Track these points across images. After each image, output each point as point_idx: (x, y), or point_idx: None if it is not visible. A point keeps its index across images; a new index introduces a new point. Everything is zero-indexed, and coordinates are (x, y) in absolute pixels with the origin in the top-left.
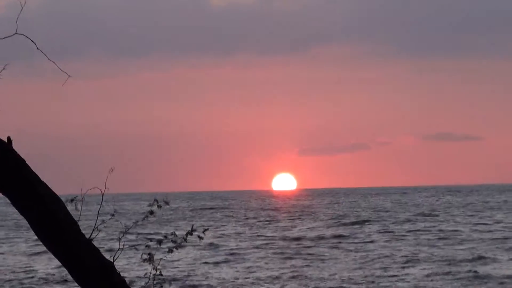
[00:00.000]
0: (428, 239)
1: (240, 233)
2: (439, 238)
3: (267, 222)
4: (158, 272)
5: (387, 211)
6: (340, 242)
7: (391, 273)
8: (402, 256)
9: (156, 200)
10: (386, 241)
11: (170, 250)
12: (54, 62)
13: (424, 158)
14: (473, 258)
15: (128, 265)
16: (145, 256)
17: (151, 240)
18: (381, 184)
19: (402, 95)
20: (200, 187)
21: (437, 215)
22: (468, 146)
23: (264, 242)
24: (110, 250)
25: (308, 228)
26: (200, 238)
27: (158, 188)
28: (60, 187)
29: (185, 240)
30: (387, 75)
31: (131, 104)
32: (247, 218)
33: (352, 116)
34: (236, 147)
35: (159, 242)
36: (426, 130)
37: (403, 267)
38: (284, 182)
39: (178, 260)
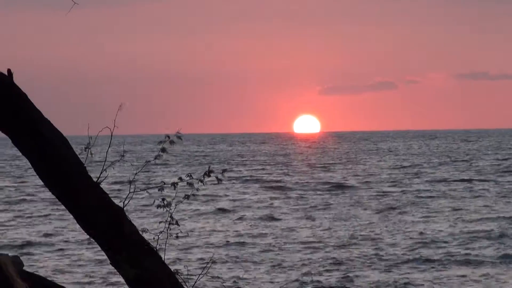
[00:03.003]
0: None
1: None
2: None
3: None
4: (174, 221)
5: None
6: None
7: None
8: None
9: (167, 136)
10: None
11: (187, 196)
12: None
13: (456, 99)
14: None
15: (139, 211)
16: (158, 202)
17: (164, 183)
18: (407, 127)
19: (434, 28)
20: (217, 129)
21: None
22: (505, 86)
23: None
24: (119, 196)
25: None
26: (219, 180)
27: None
28: (64, 127)
29: (203, 182)
30: (417, 6)
31: (138, 37)
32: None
33: (378, 51)
34: (254, 86)
35: (174, 185)
36: (458, 68)
37: None
38: (306, 124)
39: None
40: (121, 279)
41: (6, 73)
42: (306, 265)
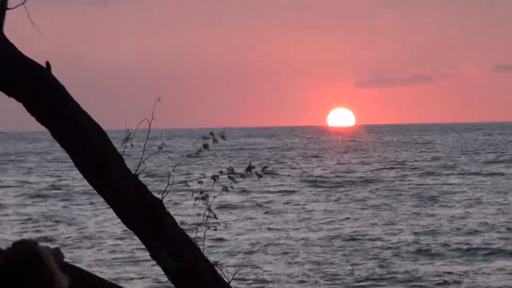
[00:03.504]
0: None
1: None
2: None
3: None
4: (212, 214)
5: None
6: None
7: None
8: None
9: (211, 134)
10: None
11: (226, 188)
12: None
13: (491, 91)
14: None
15: (178, 204)
16: (197, 195)
17: (204, 176)
18: (443, 120)
19: (470, 20)
20: (249, 123)
21: None
22: None
23: None
24: (158, 189)
25: None
26: (259, 176)
27: (205, 124)
28: (101, 122)
29: (243, 177)
30: None
31: (172, 30)
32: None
33: (413, 44)
34: (288, 80)
35: (214, 178)
36: (494, 61)
37: None
38: (340, 118)
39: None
40: (161, 273)
41: (45, 66)
42: (347, 257)
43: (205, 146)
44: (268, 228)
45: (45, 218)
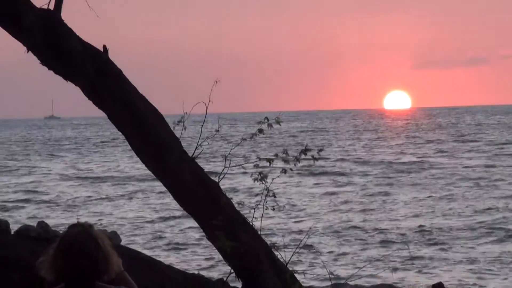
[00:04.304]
0: None
1: None
2: None
3: None
4: (271, 193)
5: None
6: None
7: None
8: None
9: (266, 118)
10: None
11: (284, 170)
12: None
13: None
14: None
15: (235, 186)
16: (255, 176)
17: (259, 158)
18: (502, 101)
19: None
20: (305, 106)
21: None
22: None
23: None
24: (214, 171)
25: None
26: (315, 159)
27: (260, 108)
28: (160, 105)
29: (298, 160)
30: None
31: (228, 15)
32: None
33: (471, 26)
34: (344, 62)
35: (269, 161)
36: None
37: None
38: (396, 100)
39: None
40: (218, 256)
41: (102, 50)
42: (403, 238)
43: (260, 131)
44: (328, 210)
45: (101, 203)
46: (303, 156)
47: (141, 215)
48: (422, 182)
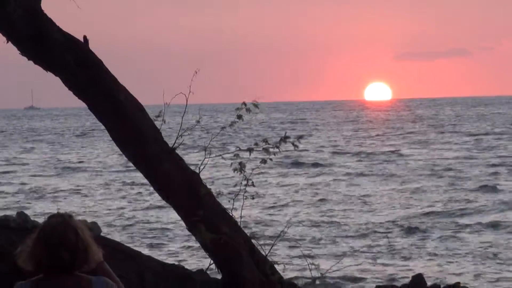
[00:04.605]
0: None
1: None
2: None
3: None
4: (250, 182)
5: None
6: None
7: None
8: None
9: (244, 104)
10: None
11: (263, 160)
12: None
13: None
14: None
15: (214, 177)
16: (235, 166)
17: (239, 148)
18: (482, 93)
19: None
20: (285, 97)
21: None
22: None
23: None
24: (194, 163)
25: None
26: (295, 146)
27: (240, 99)
28: (139, 97)
29: (278, 148)
30: None
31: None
32: None
33: (452, 17)
34: (325, 53)
35: (250, 150)
36: None
37: None
38: (377, 92)
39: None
______
Repeat the data exactly as written, but without the pictures.

→ **Problem solution**
Track these points across images. After each image, output each point as point_idx: (x, y), or point_idx: None if it is not visible. A point keeps its index across images; a new index introduces a new point. Everything is zero-indexed, and coordinates are (x, y) in absolute pixels with the origin in the top-left.
[00:00.000]
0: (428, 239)
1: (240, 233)
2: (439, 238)
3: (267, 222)
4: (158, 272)
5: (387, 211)
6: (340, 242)
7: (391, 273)
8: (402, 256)
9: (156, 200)
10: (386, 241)
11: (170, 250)
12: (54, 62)
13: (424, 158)
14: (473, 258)
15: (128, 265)
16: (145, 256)
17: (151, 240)
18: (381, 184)
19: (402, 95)
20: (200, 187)
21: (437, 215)
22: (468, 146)
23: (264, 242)
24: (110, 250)
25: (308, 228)
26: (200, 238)
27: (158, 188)
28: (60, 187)
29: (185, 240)
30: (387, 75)
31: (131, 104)
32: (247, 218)
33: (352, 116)
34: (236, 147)
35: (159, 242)
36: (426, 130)
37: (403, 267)
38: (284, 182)
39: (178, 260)
[00:03.003]
0: None
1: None
2: None
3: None
4: (174, 221)
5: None
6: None
7: None
8: None
9: (167, 136)
10: None
11: (187, 196)
12: None
13: (456, 99)
14: None
15: (139, 211)
16: (158, 202)
17: (164, 183)
18: (407, 127)
19: (434, 28)
20: (217, 129)
21: None
22: (505, 86)
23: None
24: (119, 196)
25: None
26: (219, 180)
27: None
28: (64, 127)
29: (203, 182)
30: (417, 6)
31: (138, 37)
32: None
33: (378, 51)
34: (254, 86)
35: (174, 185)
36: (458, 68)
37: None
38: (306, 124)
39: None
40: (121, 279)
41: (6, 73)
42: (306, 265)
[00:03.504]
0: None
1: None
2: None
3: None
4: (212, 214)
5: None
6: None
7: None
8: None
9: (211, 134)
10: None
11: (226, 188)
12: None
13: (491, 91)
14: None
15: (178, 204)
16: (197, 195)
17: (204, 176)
18: (443, 120)
19: (470, 20)
20: (249, 123)
21: None
22: None
23: None
24: (158, 189)
25: None
26: (259, 176)
27: (205, 124)
28: (101, 122)
29: (243, 177)
30: None
31: (172, 30)
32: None
33: (413, 44)
34: (288, 80)
35: (214, 178)
36: (494, 61)
37: None
38: (340, 118)
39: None
40: (161, 273)
41: (45, 66)
42: (347, 257)
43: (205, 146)
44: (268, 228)
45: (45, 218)
[00:04.304]
0: None
1: None
2: None
3: None
4: (271, 193)
5: None
6: None
7: None
8: None
9: (266, 118)
10: None
11: (284, 170)
12: None
13: None
14: None
15: (235, 186)
16: (255, 176)
17: (259, 158)
18: (502, 101)
19: None
20: (305, 106)
21: None
22: None
23: None
24: (214, 171)
25: None
26: (315, 159)
27: (260, 108)
28: (160, 105)
29: (298, 160)
30: None
31: (228, 15)
32: None
33: (471, 26)
34: (344, 62)
35: (269, 161)
36: None
37: None
38: (396, 100)
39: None
40: (218, 256)
41: (102, 50)
42: (403, 238)
43: (260, 131)
44: (328, 210)
45: (101, 203)
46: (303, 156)
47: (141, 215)
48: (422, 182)
[00:04.605]
0: None
1: None
2: None
3: None
4: (250, 182)
5: None
6: None
7: None
8: None
9: (244, 104)
10: None
11: (263, 160)
12: None
13: None
14: None
15: (214, 177)
16: (235, 166)
17: (239, 148)
18: (482, 93)
19: None
20: (285, 97)
21: None
22: None
23: None
24: (194, 163)
25: None
26: (295, 146)
27: (240, 99)
28: (139, 97)
29: (278, 148)
30: None
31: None
32: None
33: (452, 17)
34: (325, 53)
35: (250, 150)
36: None
37: None
38: (377, 92)
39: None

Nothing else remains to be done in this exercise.